Em 2012 fui aprovada na seleção do doutorado em Educação na Universidade de Brasília (UnB). Durante três anos debrucei-me sobre três temáticas as quais sou apaixonada: o cinema, a morte e o filme A partida. A questão norteadora deste estudo foi compreender como o recurso cinematográfico pode ser utilizado para tratar da temática da morte tendo como instrumento pedagógico no filme A partida de Yôjirô Takita (2008).
O filme A partida narra alguns episódios da vida de Daigo Kobayashi, um violoncelista frustrado da orquestra de Tóquio. Quando a orquestra encerra suas atividades por falta de público, ele e sua esposa, Mika, retornam a sua cidade natal e passam a morar na casa deixada pela mãe, que morreu há dois anos. A cidade traz para Daigo lembranças amargas, especialmente, a dor pelo abandono do pai na infância, de quem nunca mais soube.
Encontra no jornal uma oferta de emprego em uma agência de viagens. Contudo, ele constata se tratar de serviço para “viagens derradeiras”. A contragosto, aceita o emprego ritualístico de “nokanshi”, um especialista em acondicionar e purificar os mortos para a derradeira viagem. Revela-se espantosamente apto nesta arte, expressando delicadeza e respeito admiráveis. Ele esconde isto de sua mulher, Mika, por crer que é um trabalho vergonhoso e pouco aceito socialmente. Ao negar o trabalho, nega também a dificuldade de aceitação da finitude da vida. O relacionamento mal resolvido com o pai ressurge de forma decisiva ao se defrontar cotidianamente com a morte.
O filme aborda a dicotomia da sociedade japonesa que se moderniza e se ocidentaliza ao mesmo tempo em que tenta manter alguns traços da sua própria cultura. Com o passar do tempo, Daigo busca compreender a morte para além do trabalho. Contudo, sua esposa descobre e o repele por considerar um trabalho indigno. A perda da esposa o reconduz à reconciliação com a música que aprendera por insistência do pai. Junto ao violoncelo, encontra uma pedra embrulhada (pedra-mensagem). Quando criança, o pai lhe contara que antes da invenção da escrita, os antigos procuravam uma pedra que expressasse seus sentimentos e a brindavam aos seus entes queridos. Podiam, dessa forma, ler os sentimentos do outro pelo peso e textura.
--
**TAREFAS A REALIZAR**
a - Traduza para o inglês a seguinte frase do texto sobre o filme A partida: "O filme A partida narra alguns episódios da vida de Daigo Kobayashi, um violoncelista frustrado da orquestra de Tóquio."
b - Expresse em uma tabela Markdown, com as colunas "Número" e "Linha da listagem", as linhas da listagem desde a linha que contém "verso una gestione" até a linha que contém "ÖNCEKI HABER", inclusive. Omita as linhas em branco e deixe as imagens fora da resposta.

Conteúdo transcrito das páginas:
--
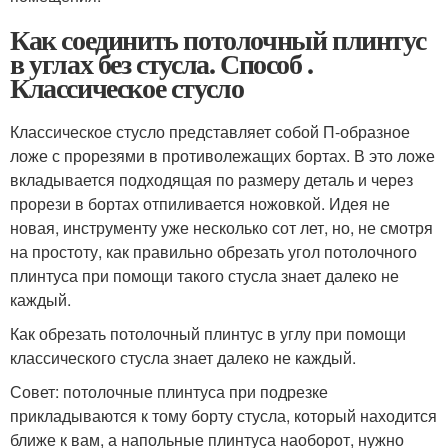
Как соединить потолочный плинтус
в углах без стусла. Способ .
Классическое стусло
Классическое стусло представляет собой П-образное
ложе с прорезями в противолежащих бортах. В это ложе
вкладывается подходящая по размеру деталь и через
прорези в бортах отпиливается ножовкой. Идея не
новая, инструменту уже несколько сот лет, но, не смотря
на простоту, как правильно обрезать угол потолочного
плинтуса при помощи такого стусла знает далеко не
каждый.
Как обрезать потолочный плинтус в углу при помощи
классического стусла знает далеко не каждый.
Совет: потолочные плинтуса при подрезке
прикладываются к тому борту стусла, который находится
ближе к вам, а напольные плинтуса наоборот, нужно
--
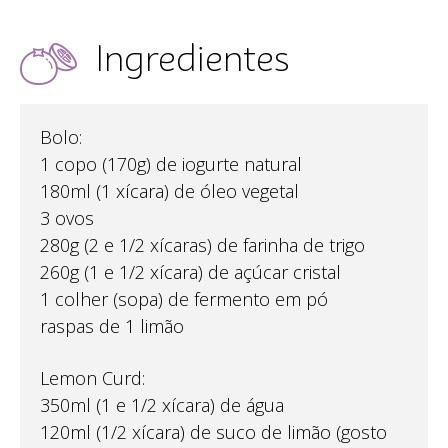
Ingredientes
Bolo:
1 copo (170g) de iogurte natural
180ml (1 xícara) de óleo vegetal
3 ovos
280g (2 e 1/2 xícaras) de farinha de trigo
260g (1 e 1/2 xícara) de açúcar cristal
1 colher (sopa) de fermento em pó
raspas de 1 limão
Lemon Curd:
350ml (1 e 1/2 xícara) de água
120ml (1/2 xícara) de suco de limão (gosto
--
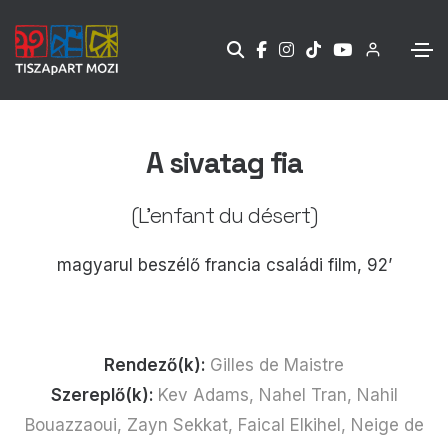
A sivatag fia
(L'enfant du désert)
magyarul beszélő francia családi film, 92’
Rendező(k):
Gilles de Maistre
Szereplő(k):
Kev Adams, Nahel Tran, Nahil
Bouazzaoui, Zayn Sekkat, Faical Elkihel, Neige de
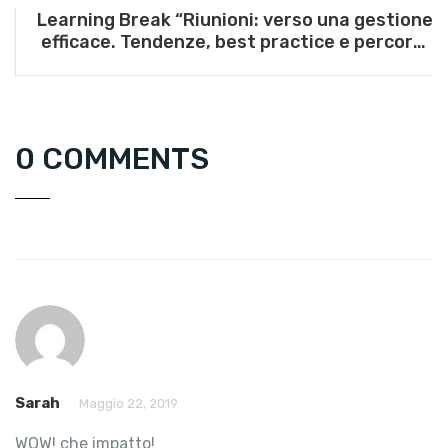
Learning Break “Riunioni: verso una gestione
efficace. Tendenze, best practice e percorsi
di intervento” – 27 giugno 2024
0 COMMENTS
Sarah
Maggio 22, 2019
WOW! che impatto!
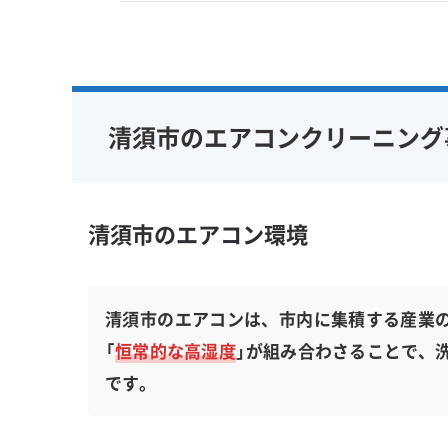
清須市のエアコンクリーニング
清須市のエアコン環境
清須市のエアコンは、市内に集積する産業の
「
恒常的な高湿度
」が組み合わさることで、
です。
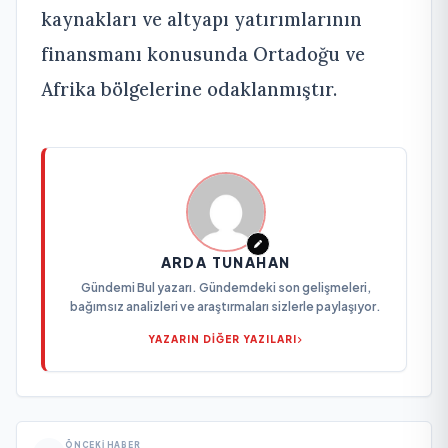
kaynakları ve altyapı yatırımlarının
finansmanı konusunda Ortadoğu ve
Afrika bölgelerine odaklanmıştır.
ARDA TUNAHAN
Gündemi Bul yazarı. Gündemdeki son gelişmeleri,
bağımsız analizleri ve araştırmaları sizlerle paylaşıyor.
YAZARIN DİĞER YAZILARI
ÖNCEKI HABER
--
**RESULTADOS EM ORDEM**
a - The film A partida recounts some episodes from the life of Daigo Kobayashi, a frustrated cellist in the Tokyo orchestra.

b -
| Número | Linha da listagem |
|---|---|
| 1 | Learning Break “Riunioni: verso una gestione |
| 2 | efficace. Tendenze, best practice e percorsi |
| 3 | di intervento” – 27 giugno 2024 |
| 4 | 0 COMMENTS |
| 5 | Sarah |
| 6 | Maggio 22, 2019 |
| 7 | WOW! che impatto! |
| 8 | 清須市のエアコンクリーニング |
| 9 | 清須市のエアコン環境 |
| 10 | 清須市のエアコンは、市内に集積する産業の |
| 11 | 「 |
| 12 | 恒常的な高湿度 |
| 13 | 」が組み合わさることで、 |
| 14 | です。 |
| 15 | kaynakları ve altyapı yatırımlarının |
| 16 | finansmanı konusunda Ortadoğu ve |
| 17 | Afrika bölgelerine odaklanmıştır. |
| 18 | ARDA TUNAHAN |
| 19 | Gündemi Bul yazarı. Gündemdeki son gelişmeleri, |
| 20 | bağımsız analizleri ve araştırmaları sizlerle paylaşıyor. |
| 21 | YAZARIN DİĞER YAZILARI |
| 22 | ÖNCEKI HABER |